Reputation: 39
For each NAME/LOCATION, calculate the average snow amount per month. Save the results in two separate .csv files (one for 2016 and the other for 2017) name the files average2016.csv and average2017.csv. I am used Python 3.8 with Panadas. I accomplished doing this with this code:
import numpy as np
import pandas as pd
df = pd.read_csv('filteredData.csv')
df['DATE'] = pd.to_datetime(df['DATE'])
df['year'] = pd.DatetimeIndex(df['DATE']).year
df16 = df[(df.year == 2016)]
df17 = df[(df.year == 2017)]
df_2016 = df16.groupby(['NAME', 'Month'])['SNOW'].mean().reset_index()
df_2017 = df17.groupby(['NAME', 'Month'])['SNOW'].mean().reset_index()
df_2016[['NAME', 'Month', 'SNOW']].to_csv('average2016.csv')
df_2017[['NAME', 'Month', 'SNOW']].to_csv('average2017.csv')
This image shows my results for average 2016.
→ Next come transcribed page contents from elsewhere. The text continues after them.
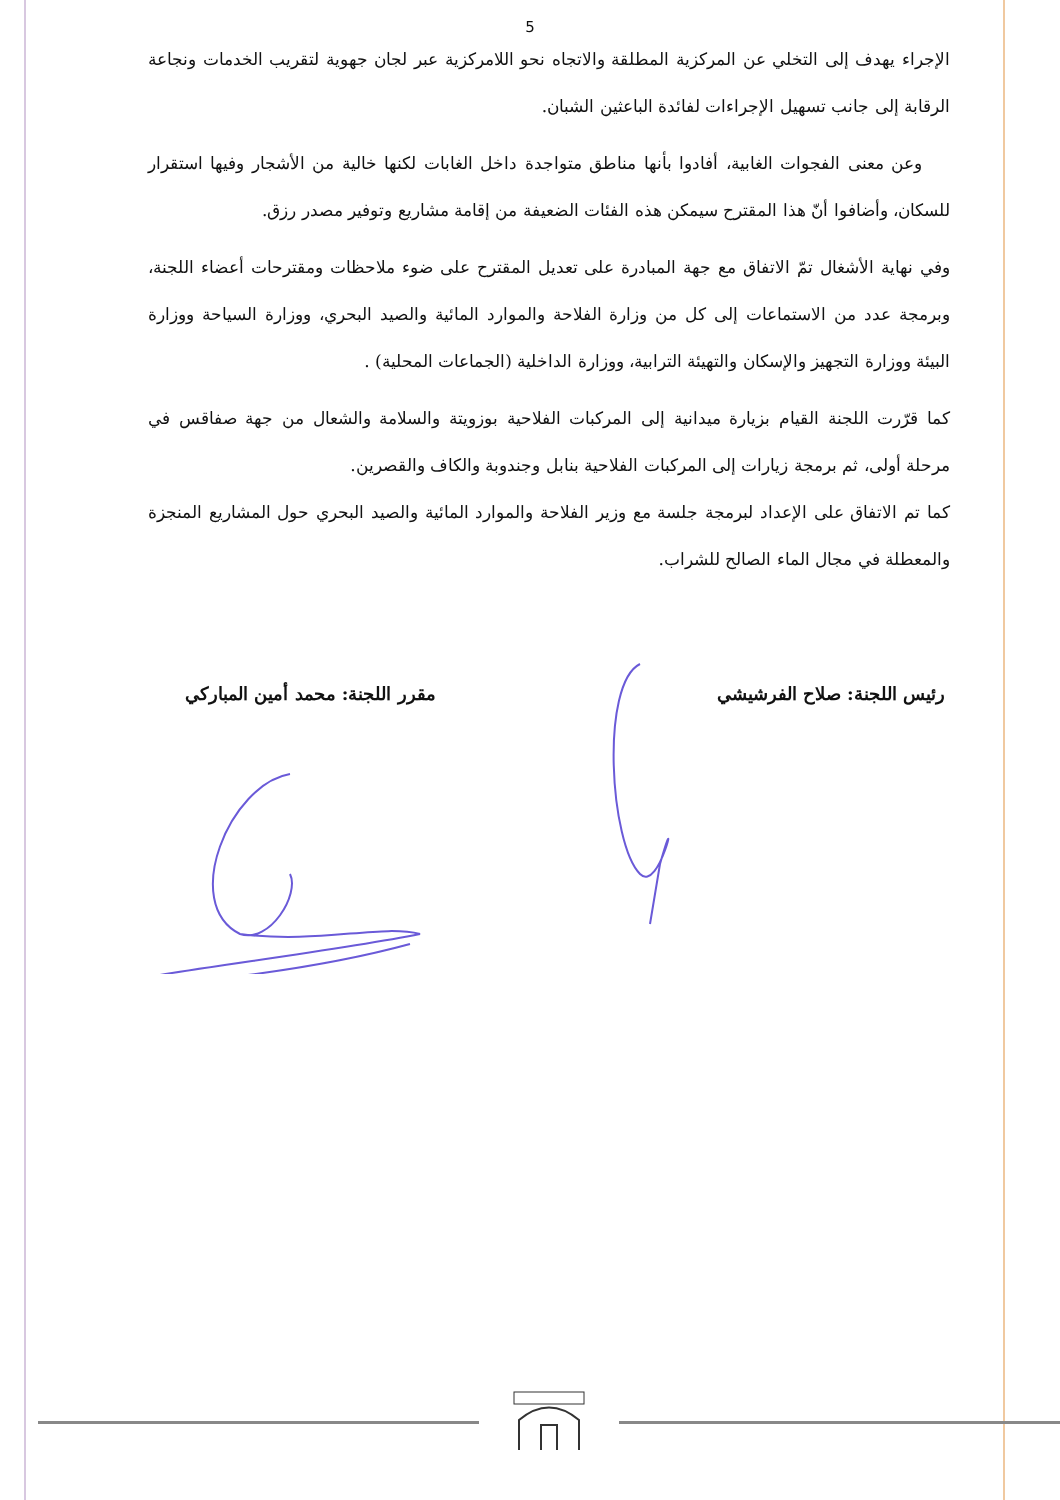5
الإجراء يهدف إلى التخلي عن المركزية المطلقة والاتجاه نحو اللامركزية عبر لجان جهوية لتقريب الخدمات ونجاعة الرقابة إلى جانب تسهيل الإجراءات لفائدة الباعثين الشبان.
وعن معنى الفجوات الغابية، أفادوا بأنها مناطق متواجدة داخل الغابات لكنها خالية من الأشجار وفيها استقرار للسكان، وأضافوا أنّ هذا المقترح سيمكن هذه الفئات الضعيفة من إقامة مشاريع وتوفير مصدر رزق.
وفي نهاية الأشغال تمّ الاتفاق مع جهة المبادرة على تعديل المقترح على ضوء ملاحظات ومقترحات أعضاء اللجنة، وبرمجة عدد من الاستماعات إلى كل من وزارة الفلاحة والموارد المائية والصيد البحري، ووزارة السياحة ووزارة البيئة ووزارة التجهيز والإسكان والتهيئة الترابية، ووزارة الداخلية (الجماعات المحلية) .
كما قرّرت اللجنة القيام بزيارة ميدانية إلى المركبات الفلاحية بوزويتة والسلامة والشعال من جهة صفاقس في مرحلة أولى، ثم برمجة زيارات إلى المركبات الفلاحية بنابل وجندوبة والكاف والقصرين.
كما تم الاتفاق على الإعداد لبرمجة جلسة مع وزير الفلاحة والموارد المائية والصيد البحري حول المشاريع المنجزة والمعطلة في مجال الماء الصالح للشراب.
رئيس اللجنة: صلاح الفرشيشي مقرر اللجنة: محمد أمين المباركي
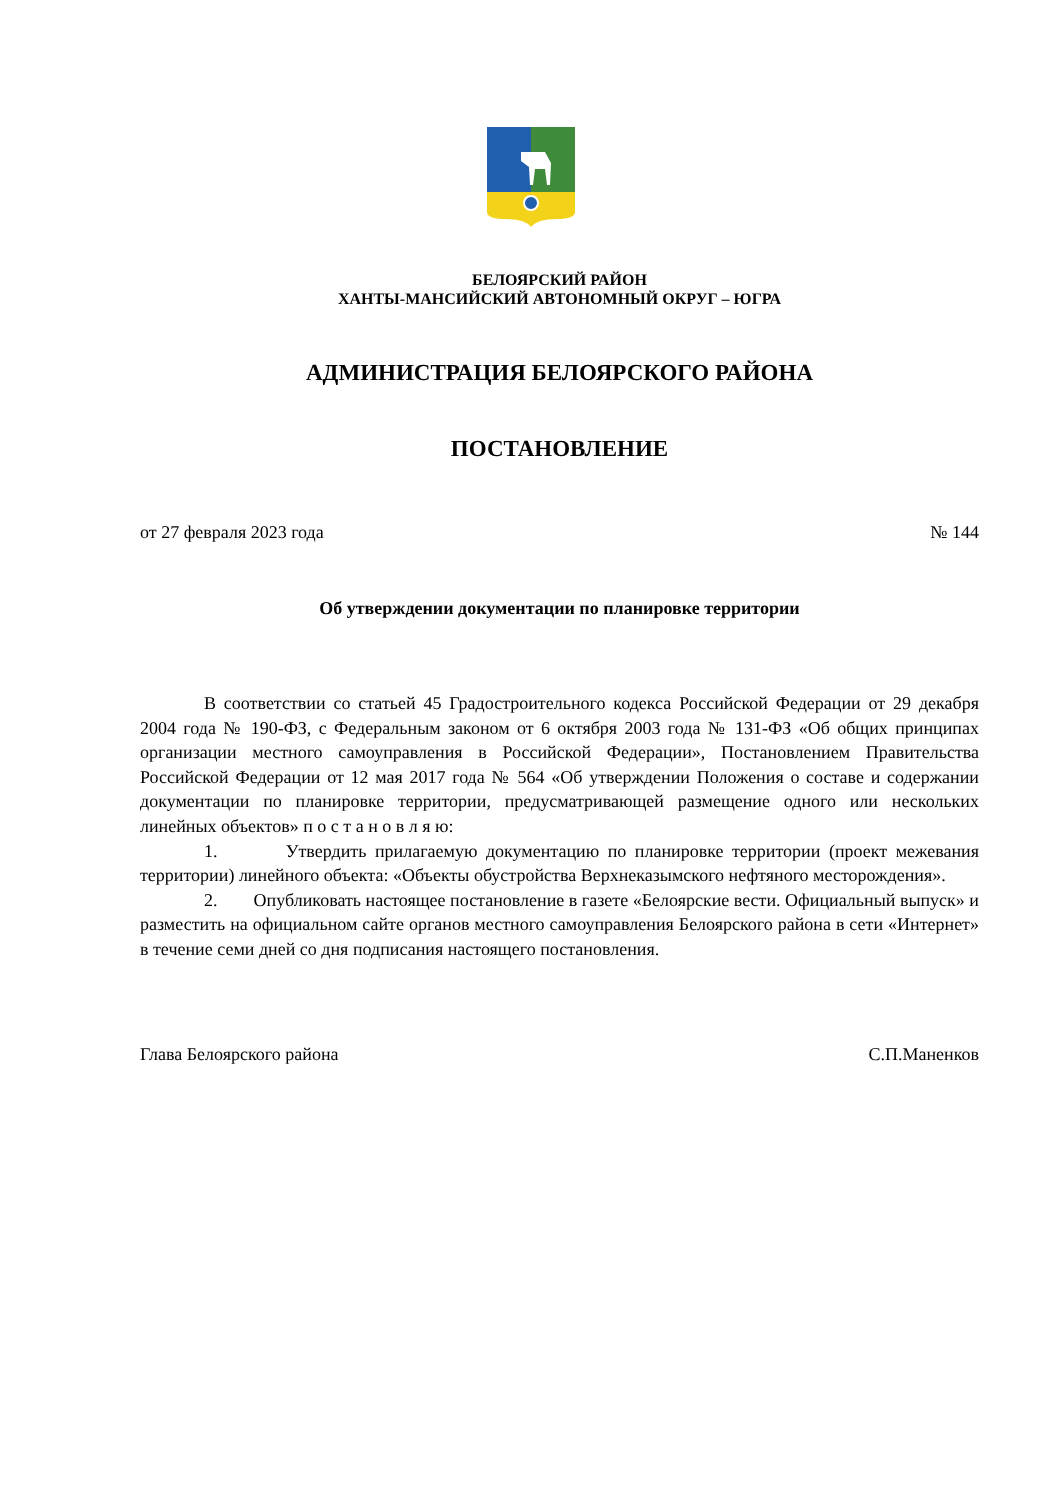БЕЛОЯРСКИЙ РАЙОН
ХАНТЫ-МАНСИЙСКИЙ АВТОНОМНЫЙ ОКРУГ – ЮГРА
АДМИНИСТРАЦИЯ БЕЛОЯРСКОГО РАЙОНА
ПОСТАНОВЛЕНИЕ
от 27 февраля 2023 года № 144
Об утверждении документации по планировке территории
В соответствии со статьей 45 Градостроительного кодекса Российской Федерации от 29 декабря 2004 года № 190-ФЗ, с Федеральным законом от 6 октября 2003 года № 131-ФЗ «Об общих принципах организации местного самоуправления в Российской Федерации», Постановлением Правительства Российской Федерации от 12 мая 2017 года № 564 «Об утверждении Положения о составе и содержании документации по планировке территории, предусматривающей размещение одного или нескольких линейных объектов» п о с т а н о в л я ю:
1. Утвердить прилагаемую документацию по планировке территории (проект межевания территории) линейного объекта: «Объекты обустройства Верхнеказымского нефтяного месторождения».
2. Опубликовать настоящее постановление в газете «Белоярские вести. Официальный выпуск» и разместить на официальном сайте органов местного самоуправления Белоярского района в сети «Интернет» в течение семи дней со дня подписания настоящего постановления.
Глава Белоярского района С.П.Маненков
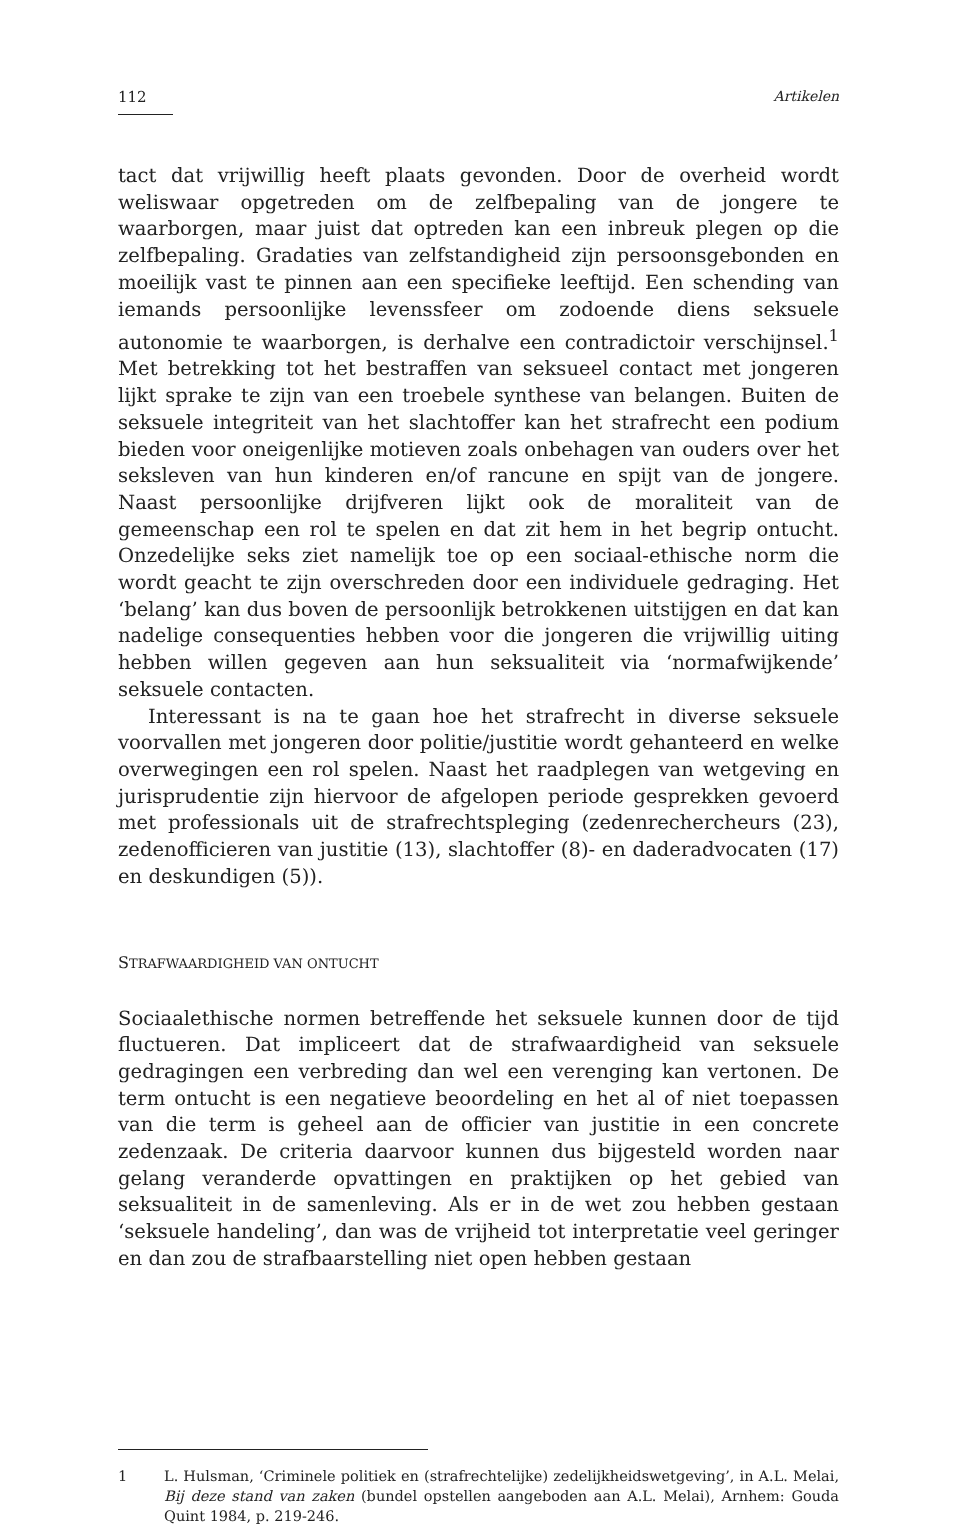112 Artikelen
tact dat vrijwillig heeft plaats gevonden. Door de overheid wordt weliswaar opgetreden om de zelfbepaling van de jongere te waarborgen, maar juist dat optreden kan een inbreuk plegen op die zelfbepaling. Gradaties van zelfstandigheid zijn persoonsgebonden en moeilijk vast te pinnen aan een specifieke leeftijd. Een schending van iemands persoonlijke levenssfeer om zodoende diens seksuele autonomie te waarborgen, is derhalve een contra­dictoir verschijnsel.<sup>1</sup> Met betrekking tot het bestraffen van seksueel contact met jongeren lijkt sprake te zijn van een troebele synthese van belangen. Bui­ten de seksuele integriteit van het slachtoffer kan het strafrecht een podium bieden voor oneigenlijke motieven zoals onbehagen van ouders over het seksleven van hun kinderen en/of rancune en spijt van de jongere. Naast persoonlijke drijfveren lijkt ook de moraliteit van de gemeenschap een rol te spelen en dat zit hem in het begrip ontucht. Onzedelijke seks ziet name­lijk toe op een sociaal-ethische norm die wordt geacht te zijn overschreden door een individuele gedraging. Het ‘belang’ kan dus boven de persoonlijk betrokkenen uitstijgen en dat kan nadelige consequenties hebben voor die jongeren die vrijwillig uiting hebben willen gegeven aan hun seksualiteit via ‘normafwijkende’ seksuele contacten.
Interessant is na te gaan hoe het strafrecht in diverse seksuele voorvallen met jongeren door politie/justitie wordt gehanteerd en welke overwegingen een rol spelen. Naast het raadplegen van wetgeving en jurisprudentie zijn hiervoor de afgelopen periode gesprekken gevoerd met professionals uit de strafrechtspleging (zedenrechercheurs (23), zedenofficieren van justitie (13), slachtoffer (8)- en daderadvocaten (17) en deskundigen (5)).
STRAFWAARDIGHEID VAN ONTUCHT
Sociaalethische normen betreffende het seksuele kunnen door de tijd fluc­tueren. Dat impliceert dat de strafwaardigheid van seksuele gedragingen een verbreding dan wel een verenging kan vertonen. De term ontucht is een negatieve beoordeling en het al of niet toepassen van die term is geheel aan de officier van justitie in een concrete zedenzaak. De criteria daarvoor kun­nen dus bijgesteld worden naar gelang veranderde opvattingen en praktij­ken op het gebied van seksualiteit in de samenleving. Als er in de wet zou hebben gestaan ‘seksuele handeling’, dan was de vrijheid tot interpreta­tie veel geringer en dan zou de strafbaarstelling niet open hebben gestaan
1 L. Hulsman, ‘Criminele politiek en (strafrechtelijke) zedelijkheidswetgeving’, in A.L. Melai, Bij deze stand van zaken (bundel opstellen aangeboden aan A.L. Melai), Arnhem: Gouda Quint 1984, p. 219-246.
However, the problem that I am having is that the Months are not in Monthly order. I want them to go from January through December for each location. Example: I want the NAME: ADA 0.7 SE, MI US Month's to be May then June. How would I be able to accomplish this? Also is there a way to get rid of the first numbered column?
Upvotes: 1
Views: 543
Reputation: 59579
You can sort
on the DATE column. But then you need to remember to do sort=False
in your groupby, else it will sort there using the string ordering. In addition, your repetitive code for each year can be replaced with a single groupby, adding year
to the grouping keys. Then you'd then write separately into different files and index=False
is how you get rid of the Index.
import numpy as np
import pandas as pd
df = pd.read_csv('filteredData.csv')
df['DATE'] = pd.to_datetime(df['DATE'])
df['year'] = df['DATE'].dt.year # Datetime has this attribute already
df = df.sort_values(['NAME', 'DATE']) # Output will be in order within each Name
df = (df[df.year.between(2016,2017)] # Only 2016 and 2017
.groupby(['year', 'NAME', 'Month'], sort=False)['SNOW']
.mean().reset_index())
for year,gp in df.groupby('year'): # Write files separately by year
gp[['NAME', 'Month', 'SNOW']].to_csv(f'average{year}.csv', index=False)
Upvotes: 1